Strong language: Cursing boost stamina and strength
Muscle strength and stamina can be boosted by turning the air blue, a study has found.
Swearing may help a cyclist struggling up hill to summon extra pedal power, new research suggests.
Likewise, a good dose of foul language might be what it takes to free that stubborn bolt or jammed bottle top.
Psychologists conducted tests in which volunteers had to swear before intense sessions on an exercise bike, or squeezing a device that measures hand grip strength.
In both experiments swearing rudely led to significant improvements in performance compared with uttering "neutral" words.
The study followed up earlier work that showed how swearing increases pain tolerance, helping explain the common reaction to hitting one's thumb with a hammer.

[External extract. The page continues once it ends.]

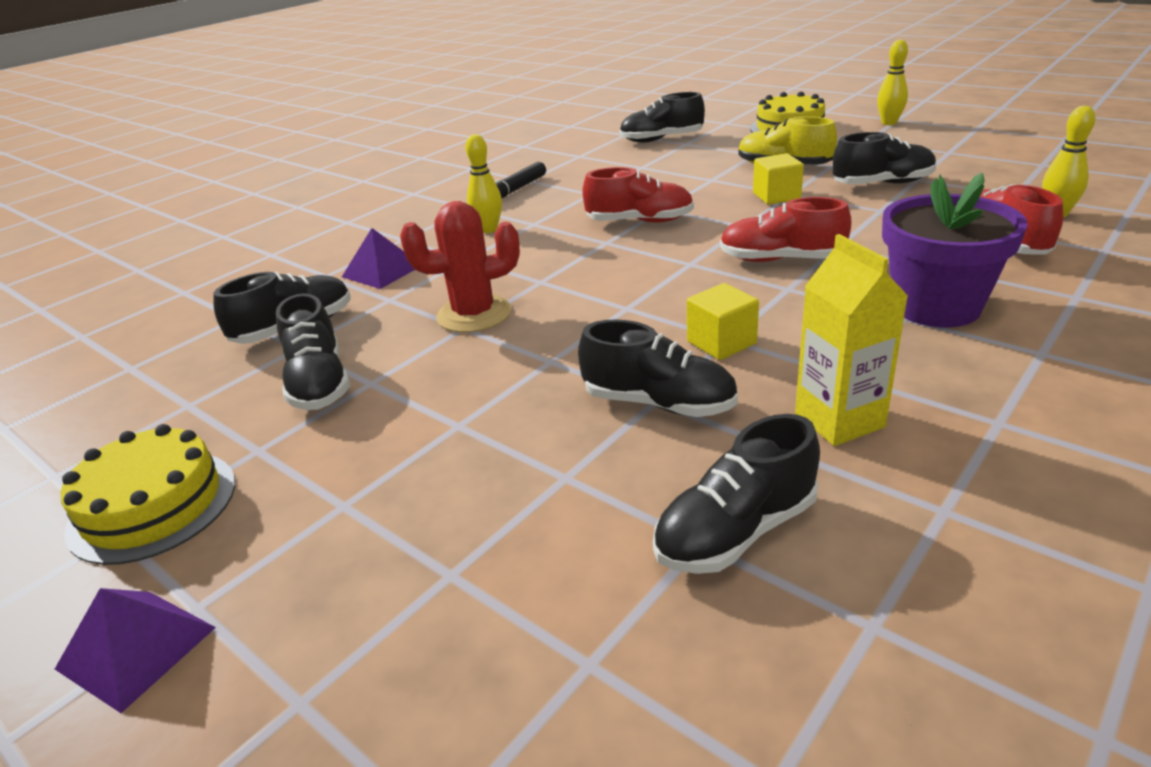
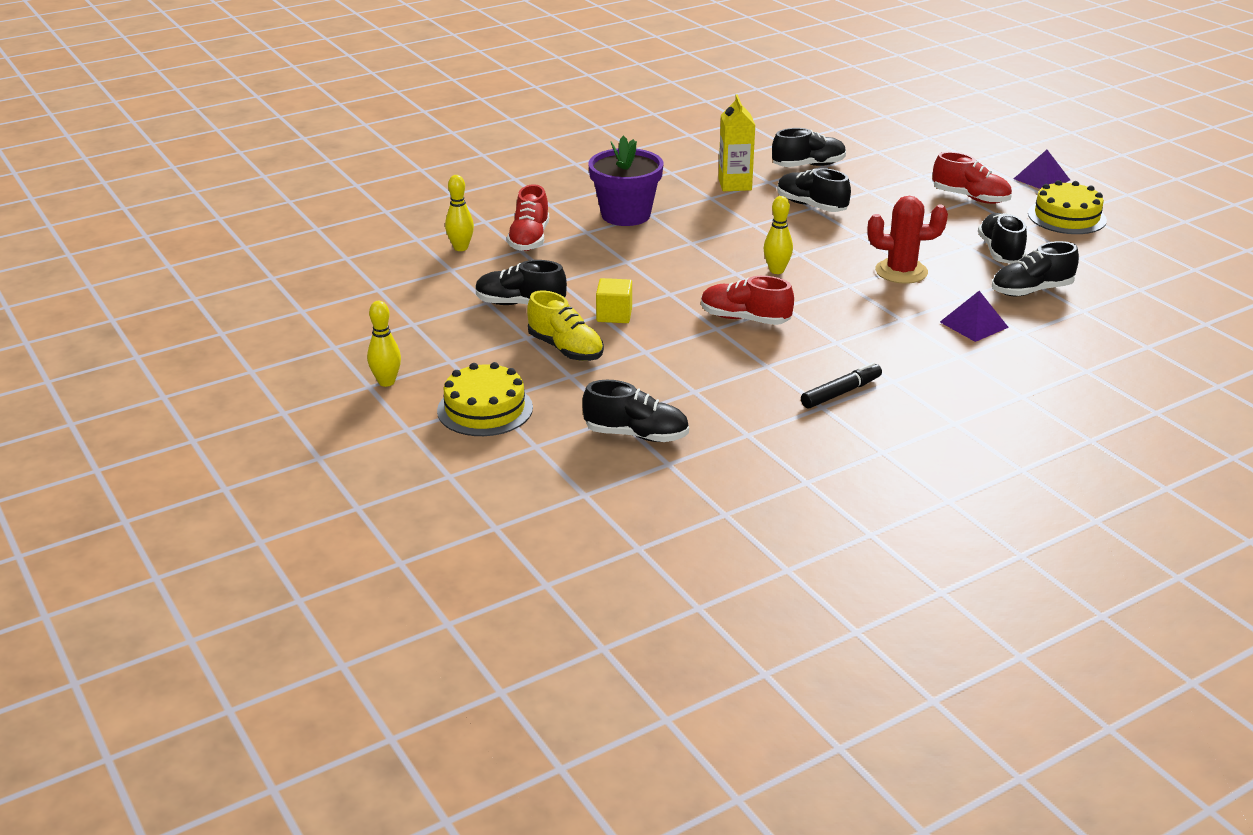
camera: 165 degrees left, 0 degrees up
yellow bowling pin [465,134,502,233] -> yellow bowling pin moved to [763,196,793,274]
yellow cube [687,283,759,360] -> none
red shoe [720,197,851,262] -> red shoe moved to [933,152,1012,204]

"We know from our earlier research that swearing makes people more able to tolerate pain," Dr Richard Stephens, from the University of Keele, who led both teams, said.
"A possible reason is that it stimulates the body's sympathetic nervous system that makes your heart pound when you are in danger.
"If that is the reason, we would expect swearing to make people stronger too, and that is just what we found in these experiments."
Surprisingly, increases in heart rate and other expected changes linked to the "fight or flight" response were not seen in the latest tests.
Dr Stephens added: "Quite why it is that swearing has these effects on strength and pain tolerance remains to be discovered."
The findings were presented at the British Psychological Society's annual meeting in Brighton.